Comment rendre en anglais cette phrase de l’extrait fourni : « Invité d’honneur au Manga Building, Makoto YUKIMURA est venu tout spécialement du Japon pour participer au festival d’Angoulême cuvée 2010. » ?
━━━━━ Extrait fourni ━━━━━
Publié le 07/02/2010 par El Nounourso dans Chroniques - 8 commentaires

Invité d’honneur au Manga Building, Makoto YUKIMURA est venu tout spécialement du Japon pour participer au festival d’Angoulême cuvée 2010.  Du haut de ses 33 ans, le jeune mangaka jouit déjà d’une belle réputation, y compris en France. Sa première série, Planetes, a fait l’objet d’une adaptation animée. Loin de s’enfermer dans un genre, YUKIMURA a laissé tomber la science-fiction pour se lancer dans une fresque médiévale : Vinland Saga. Actuellement, cinq tomes sont disponibles chez nous (la série devrait en compter environ 25 en tout), ce qui est largement suffisant pour se convaincre du talent de ce dessinateur/scénariste.
━━━━━ Données fournies ━━━━━
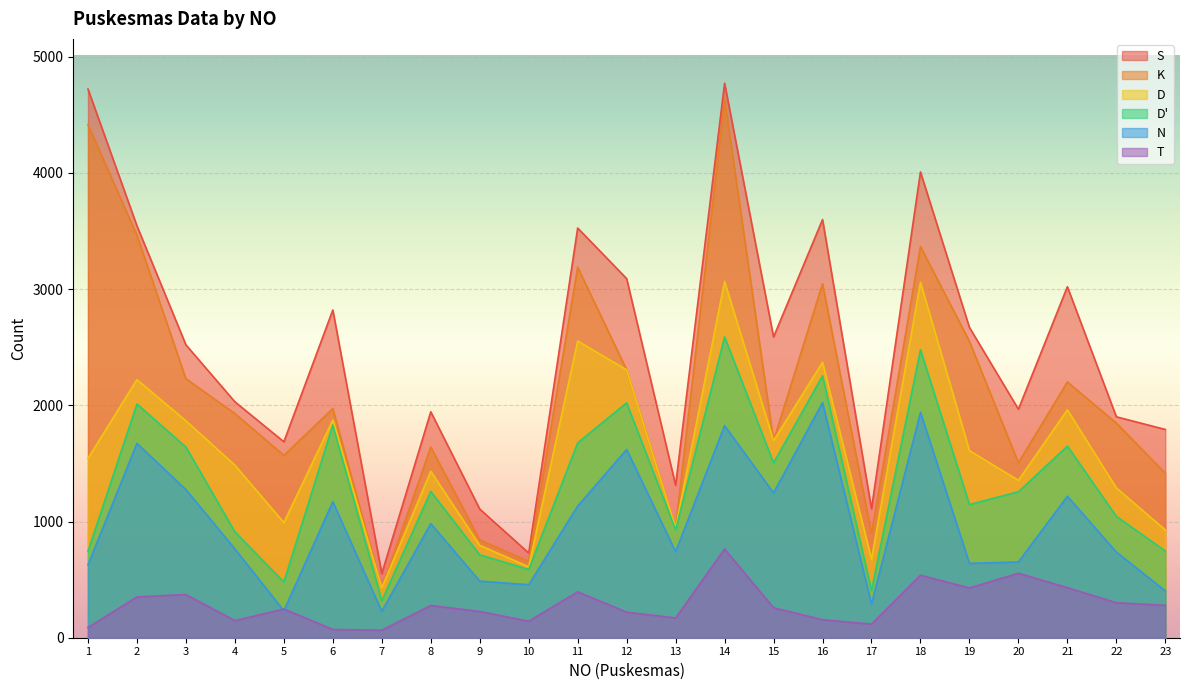

What are all the series names shown in the legend?

S, K, D, D', N, T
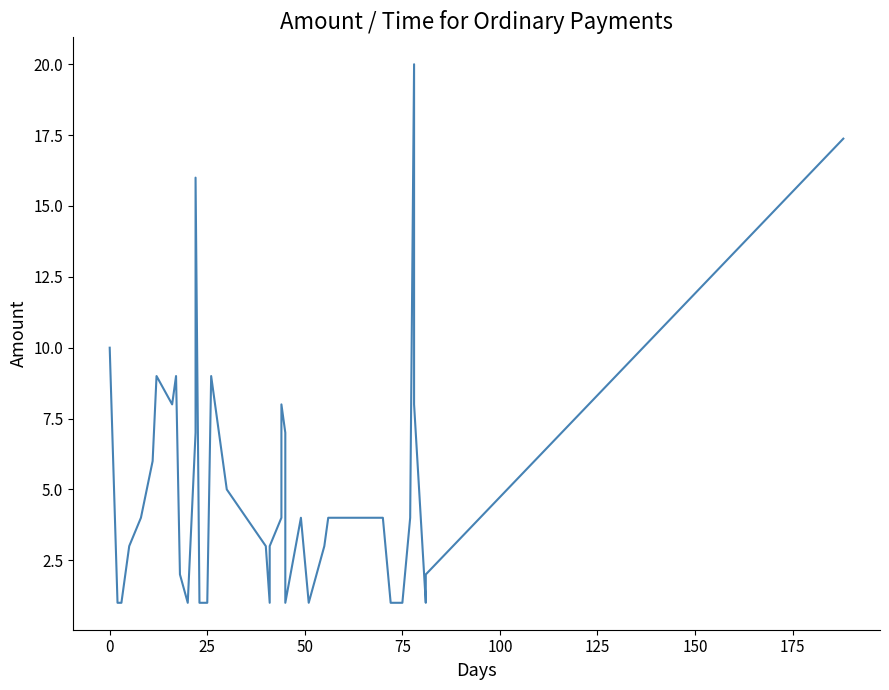

What is the value of the 28th point from the left?

4.0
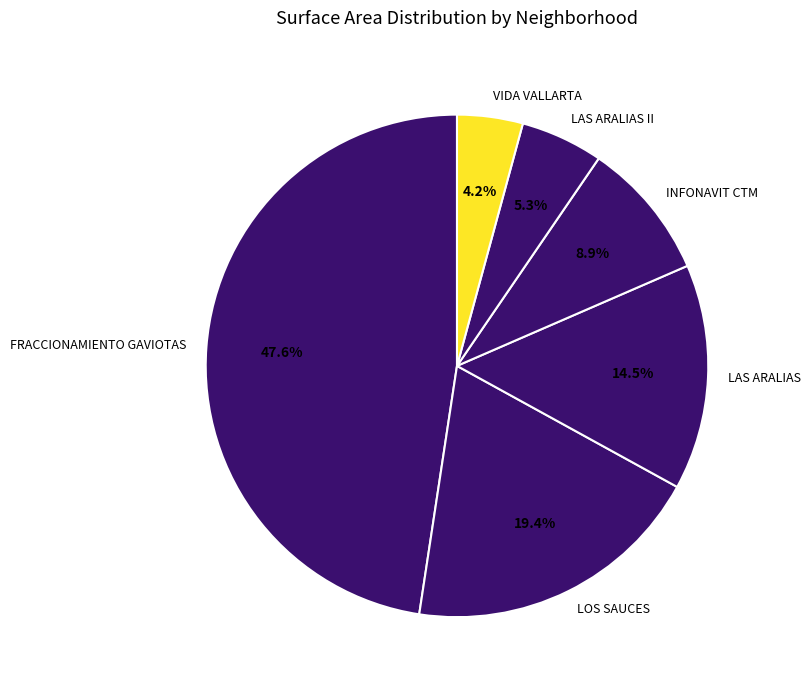

To the nearest percent, what is the average slice percentage?

17%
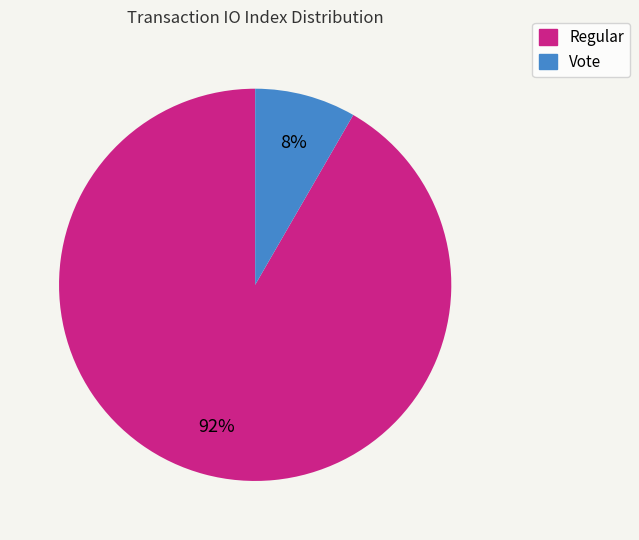

Do Vote and Regular together represent more than half of the pie?

Yes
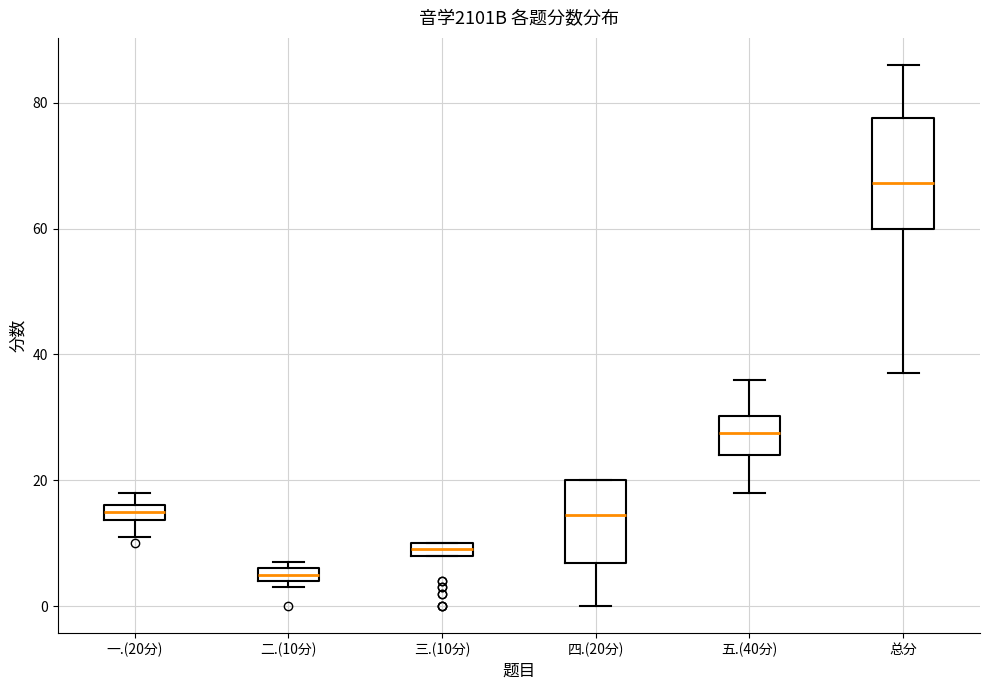

Which box has the lowest median line?

二.(10分)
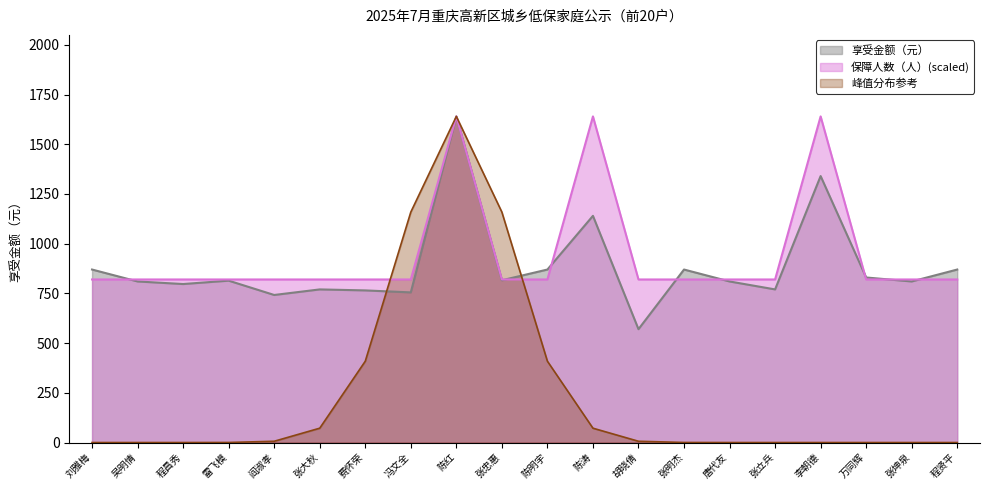

Between 雷飞模 and 胡晓倩, which series saw the biggest shift?

享受金额（元）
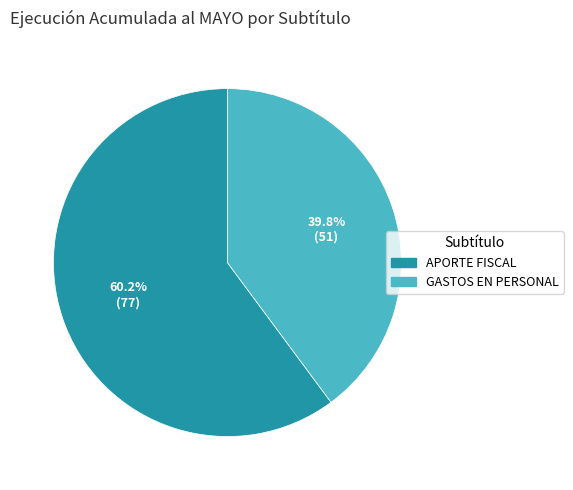

Does any single category account for the majority?

Yes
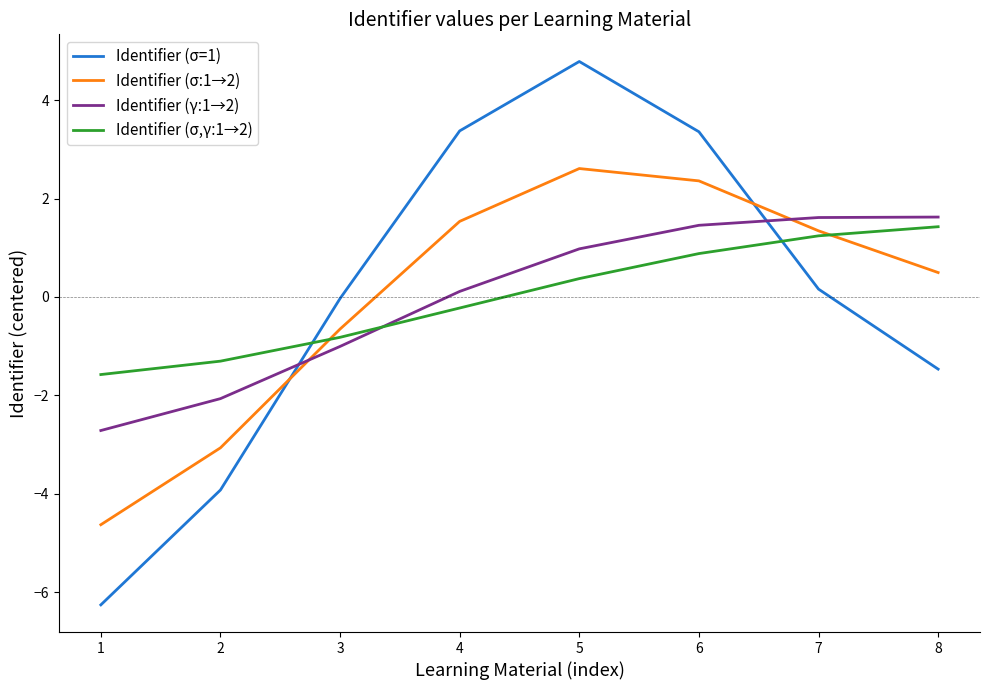

The value of Identifier (σ=1) at 8 is -1.5. True or false?

True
━━━━━
• [Zone de réponse]
As guest of honor at the Manga Building, Makoto YUKIMURA came all the way from Japan especially to take part in the 2010 edition of the Angoulême festival.